Säugetierweibchen, Menschen eingeschlossen, werden tendenziell älter als Männchen. Diese Tatsache wird im Allgemeinen dem aggressiven, mit hohem Energieverbrauch verbundenen Verhalten der Männchen zugeschrieben, das sie vor allem beim Wettbewerb um Weibchen zeigen. Möglicherweise sind Männchen deshalb auch anfälliger für Parasiten. Es wurde daher vermutet, dass hohe Variabilität bei Immungenen, die gegen Pathogene schützt, für Männchen wichtiger ist als für Weibchen.

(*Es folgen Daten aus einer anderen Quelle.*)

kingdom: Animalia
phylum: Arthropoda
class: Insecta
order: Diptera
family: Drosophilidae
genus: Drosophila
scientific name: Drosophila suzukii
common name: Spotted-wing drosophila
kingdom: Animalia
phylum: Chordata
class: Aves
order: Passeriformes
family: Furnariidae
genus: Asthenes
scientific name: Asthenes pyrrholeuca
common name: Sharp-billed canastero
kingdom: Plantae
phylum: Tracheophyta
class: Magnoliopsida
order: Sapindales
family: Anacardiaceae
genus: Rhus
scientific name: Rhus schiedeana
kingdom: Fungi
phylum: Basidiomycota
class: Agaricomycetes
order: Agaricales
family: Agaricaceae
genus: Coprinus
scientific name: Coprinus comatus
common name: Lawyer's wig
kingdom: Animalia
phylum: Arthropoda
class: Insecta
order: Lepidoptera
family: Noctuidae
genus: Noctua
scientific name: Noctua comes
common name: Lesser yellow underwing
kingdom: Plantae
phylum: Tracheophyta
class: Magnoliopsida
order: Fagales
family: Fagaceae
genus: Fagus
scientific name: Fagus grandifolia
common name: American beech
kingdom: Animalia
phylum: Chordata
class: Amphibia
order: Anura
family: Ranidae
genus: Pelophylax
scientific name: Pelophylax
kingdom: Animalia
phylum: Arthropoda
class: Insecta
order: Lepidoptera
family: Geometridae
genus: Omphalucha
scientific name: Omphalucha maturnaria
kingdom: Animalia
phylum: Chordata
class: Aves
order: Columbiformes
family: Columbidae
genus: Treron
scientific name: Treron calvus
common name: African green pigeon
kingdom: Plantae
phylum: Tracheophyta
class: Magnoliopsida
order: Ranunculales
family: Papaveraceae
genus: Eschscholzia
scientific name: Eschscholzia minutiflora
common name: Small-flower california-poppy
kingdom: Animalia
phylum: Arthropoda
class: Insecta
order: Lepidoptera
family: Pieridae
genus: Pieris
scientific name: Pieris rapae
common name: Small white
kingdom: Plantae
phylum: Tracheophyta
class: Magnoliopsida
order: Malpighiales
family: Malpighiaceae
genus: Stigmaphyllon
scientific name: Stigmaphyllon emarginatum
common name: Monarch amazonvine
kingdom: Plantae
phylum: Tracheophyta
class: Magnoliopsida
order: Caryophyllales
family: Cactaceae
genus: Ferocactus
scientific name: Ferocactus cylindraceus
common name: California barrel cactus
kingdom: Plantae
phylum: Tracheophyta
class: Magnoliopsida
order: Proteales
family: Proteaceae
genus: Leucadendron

Wissenchafter vom Forschungsinstitut für Wildtierkunde und Ökologie der Vetmeduni Vienna und Kollegen konnten jetzt zeigen, dass Gamsböcke, die an einem bestimmten Immungenort heterozygot sind (d.h., die zwei verschiedene Formen dieses Gens besitzen) in der Tat deutlich länger leben als homozygote Individuen (d.h. jene mit zwei identischen Kopien des Gens). Für weibliche Gämsen fanden sie keinen solchen Effekt. Ihre Ergebnisse wurden in der aktuellen Ausgabe der Zeitschrift „BMC Evolutionary Biology“ veröffentlicht.
Der Preis der Liebe
Es überrascht kaum, dass Männchen viel Energie aufwänden, um Weibchen zu beeindrucken. Um die Kosten dieser Anstrengungen besser zu verstehen, untersuchten Helmut Schaschl, Franz Suchentrunk, David L. Morris, Hichem Ben Slimen, Steve Smith, und Walter Arnold in einer Langzeitstudie die Überlebensmuster von freilebenden Gamsböcken und -geißen (Rupicapra rupicapra) und ihre mögliche immungenetischen Grundlagen.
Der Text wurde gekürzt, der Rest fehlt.